Hacía tiempo que Alejandro volvía de trabajar en el extranjero. Llegó a su pueblo, en las afueras de Valladolid, tarde en la noche. Como siempre, lo primero fue visitar a su madre. Doña Carmen lo abrazó con fuerza:
—¡Cuánto tiempo sin verte, hijo! ¡Cómo te he echado de menos! ¿Y qué, ganaste bien?
—Como siempre —respondió él con media sonrisa—. Pero mientras volvía pensé: ¿para qué alquilar un piso ajeno si apenas estoy en casa? Mejor pagar el préstamo de uno propio.
—Tienes razón —asintió la madre—. Ya tienes veintisiete, es hora de pensar en formar una familia. Y luego vendrán los niños. Sin un techo propio, no hay futuro.
Dos meses después, Alejandro compró un estudio en un bloque nuevo, lo amuebló a su gusto y dejó una copia de las llaves a su madre por si acaso. Luego partió de nuevo a trabajar lejos.
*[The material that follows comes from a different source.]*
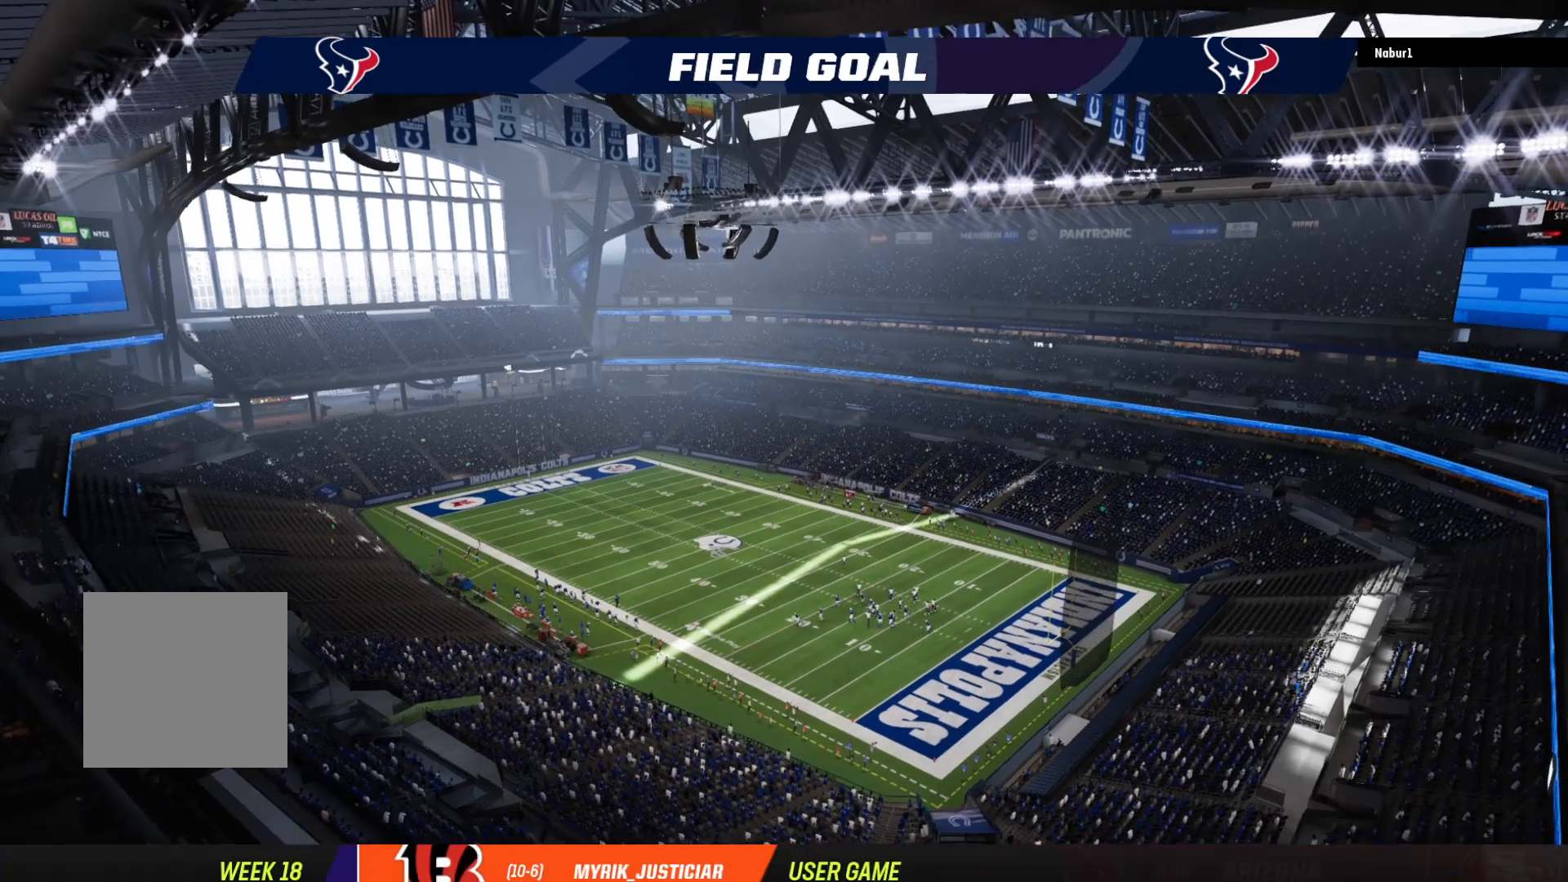
{"buttons": [], "left_stick": "center", "right_stick": "center", "events": []}
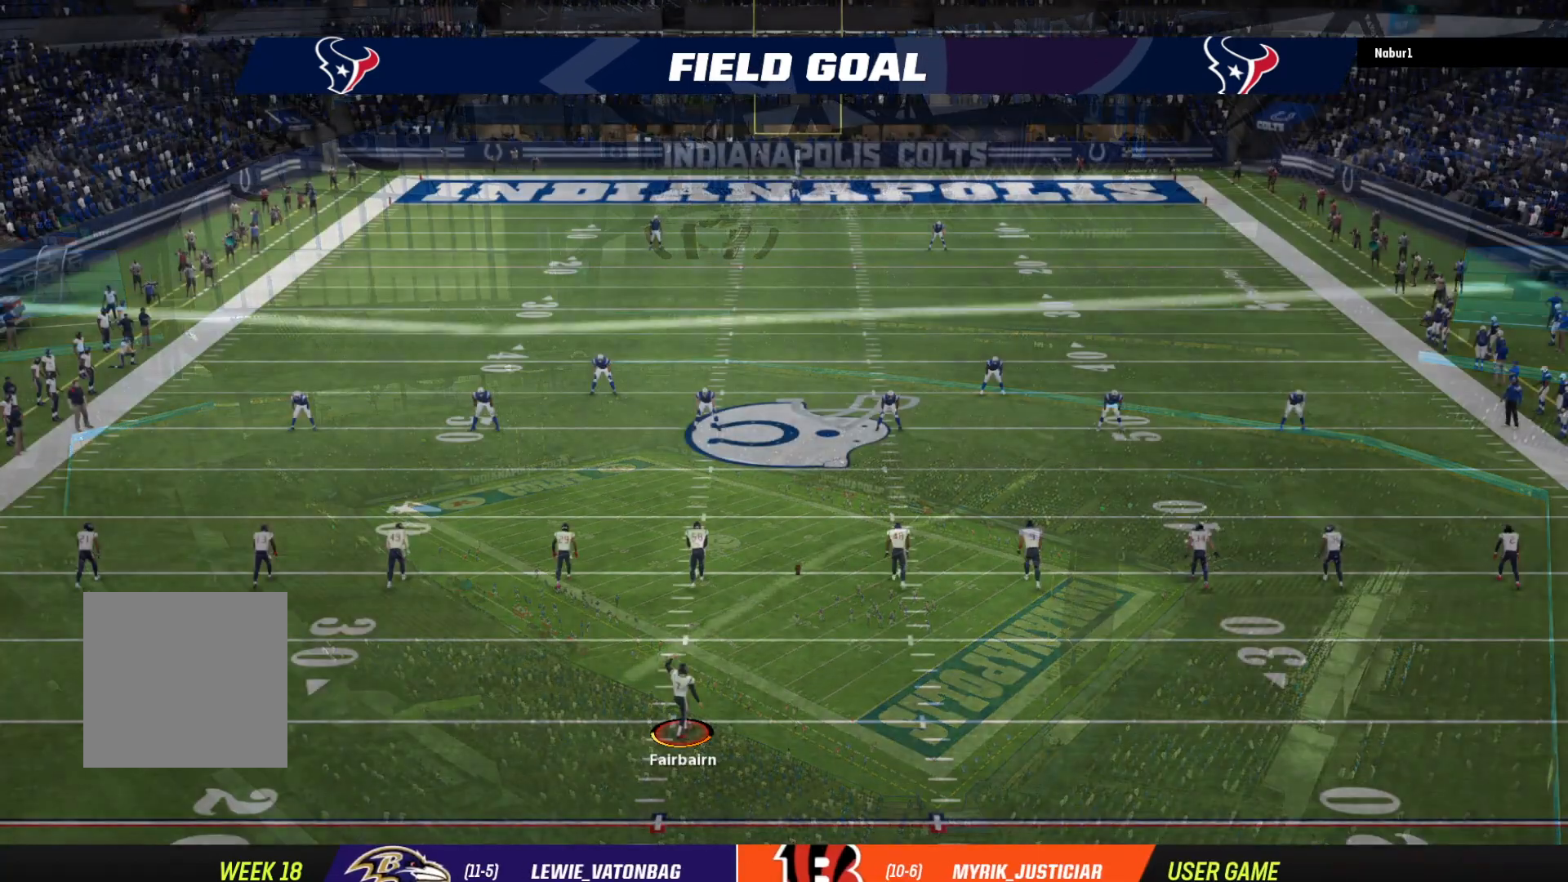
{"buttons": [], "left_stick": "center", "right_stick": "center", "events": []}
Pero apenas cruzó la frontera, doña Carmen le entregó las llaves a su hija mayor, Soledad. Ella era unos años mayor que Alejandro, nunca tuvo un trabajo estable, vivía ahogada en deudas y soñaba con que algún hombre adinerado la rescatara.
—Que viva ahí un tiempo, ahorre y se enderece —pensó la madre—. ¿Qué mal habría en eso?
Pero se equivocó. En cuatro meses, Soledad no solo no mejoró su situación, sino que acumuló más deudas. Cuando llegó el momento de desalojar, cambió la cerradura para que nadie, ni siquiera Alejandro, pudiera echarla.
Al regresar, Alejandro intentó abrir la puerta, pero su llave no servía. Quedó paralizado.
—¿Qué demonios…? —murmuró y fue directo a casa de su madre.
Ella, nerviosa, admitió que había dejado a Soledad vivir allí, pero juró no saber nada del cambio de cerradura. Alejandro estalló:
—Una cosa es dejarla quedarse sin avisarme. ¿Pero cambiar la cerradura? ¿Y ahora no piensa irse?
—Le ofrecí quedarse conmigo —se justificó la madre—, pero se negó…
Al día siguiente, Alejandro llamó a la policía. Abrieron la puerta. No presentó cargos contra su hermana, pero la discusión fue amarga.
—Podríais haberos quedado con mamá —dijo Soledad con frialdad—. Total, tú pronto te irás otra vez. Yo necesito vivir mi vida.
—Para eso no compré el piso —replicó Alejandro—. Llévate a tus novios a un alquiler. Consigue un trabajo y paga tus deudas.
—¡Ya me las arreglaré sin ti! ¡Primero cásate y luego das consejos!
Recogió sus cosas y se marchó. La relación entre hermanos quedó rota. Alejandro no sufrió: hacía tiempo que sabía que Soledad solo quería dinero de la familia.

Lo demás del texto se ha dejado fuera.